Text segment →
╔══

The verses I have quoted give a wonderful picture of the whole family of man. Christ is the central object. His wondrous love to ruined man evinced in His death is the theme. His love, and His atoning work for sinners, blessed, and reconciled to God by His death, are in bright relief in the forefront of the picture, if I may so say, while the background (for every picture has its background) is the judgment-seat of Christ, with “the terror of the Lord” for all those who know not His love.

Let us look at the picture a little more closely, and, first, we will examine the background.

╚══

Listed records →
╔══

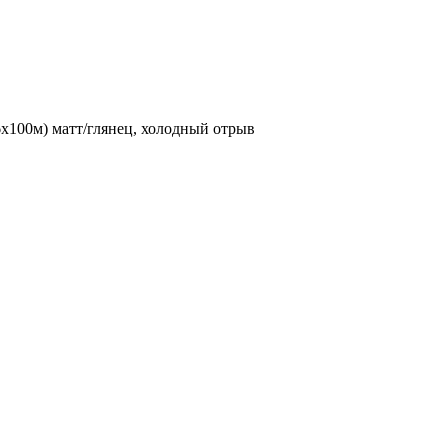
100м) матт/глянец, холодный отрыв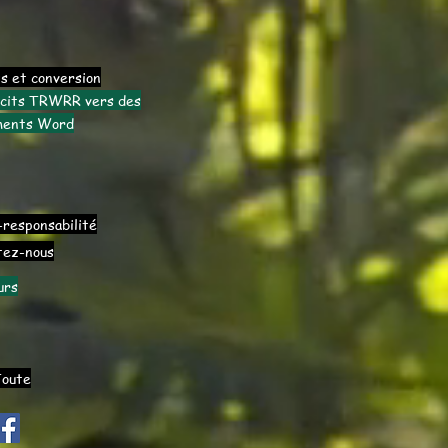
s et conversion
écits TRWRR vers des
ments Word
-responsabilité
tez-nous
urs
Toute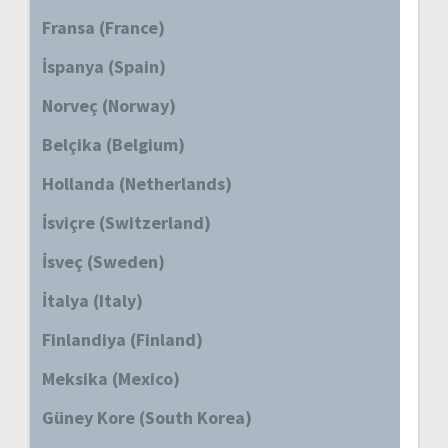
Fransa (France)
İspanya (Spain)
Norveç (Norway)
Belçika (Belgium)
Hollanda (Netherlands)
İsviçre (Switzerland)
İsveç (Sweden)
İtalya (Italy)
Finlandiya (Finland)
Meksika (Mexico)
Güney Kore (South Korea)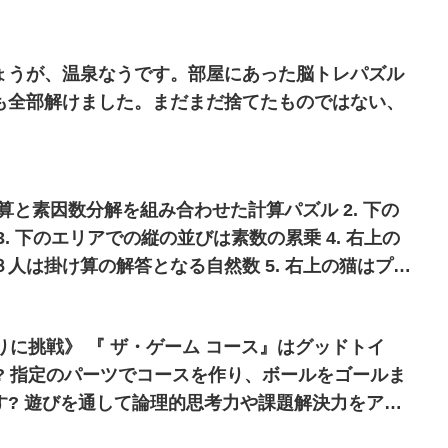
ょうが、温泉なうです。部屋にあった脳トレパズル
も全部解けました。まだまだ捨てたものではない、
 覆面算と素因数分解を組み合わせた計算パズル 2. 下の
. 下のエリアでの縦の並びは素数の累乗 4. 右上の
人は掛け算の解答となる自然数 5. 右上の猫はプレ
は無関係
ム コース』はグッドトイ
ム? 指定のパーツでコースを作り、ボールをゴールま
力をアッ
てもおすすめです✨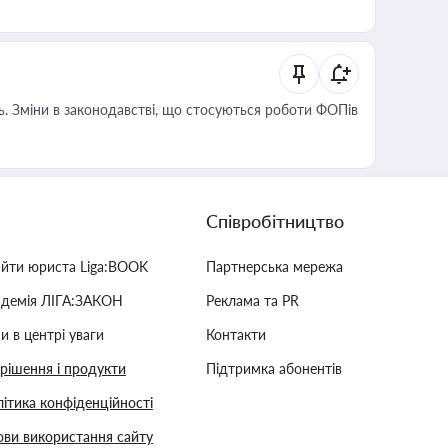
сть. Зміни в законодавстві, що стосуються роботи ФОПів
Співробітництво
айти юриста Liga:BOOK
Партнерська мережа
адемія ЛІГА:ЗАКОН
Реклама та PR
и в центрі уваги
Контакти
 рішення і продукти
Підтримка абонентів
ітика конфіденційності
ви використання сайту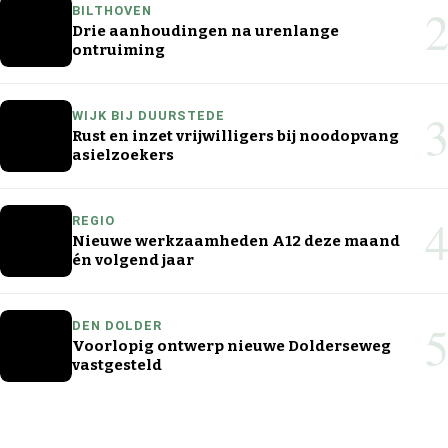
2
BILTHOVEN
Drie aanhoudingen na urenlange
ontruiming
3
WIJK BIJ DUURSTEDE
Rust en inzet vrijwilligers bij noodopvang
asielzoekers
4
REGIO
Nieuwe werkzaamheden A12 deze maand
én volgend jaar
5
DEN DOLDER
Voorlopig ontwerp nieuwe Dolderseweg
vastgesteld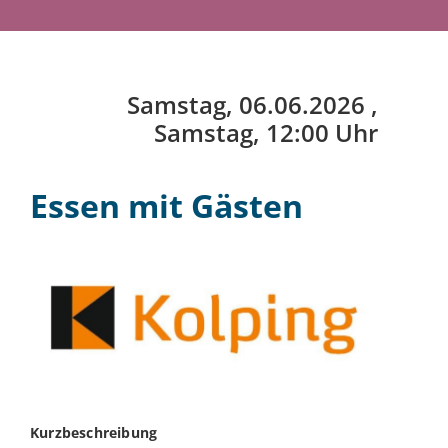
Samstag, 06.06.2026
,
Samstag, 12:00 Uhr
Essen mit Gästen
Kurzbeschreibung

╚══

Required tasks →
a) According to the sermon excerpt, what forms the background of the picture?
b) Using the sermon excerpt, state whether each statement agrees with it, and quote the deciding words: (i) Christ is the central object of the picture. (ii) The forefront of the picture will be examined first. (iii) Some pictures have no background.

Outputs for the tasks →
a) The judgment-seat of Christ, with "the terror of the Lord" for all those who know not His love.

b)
(i) Yes: "Christ is the central object."
(ii) No: "first, we will examine the background."
(iii) No: "for every picture has its background"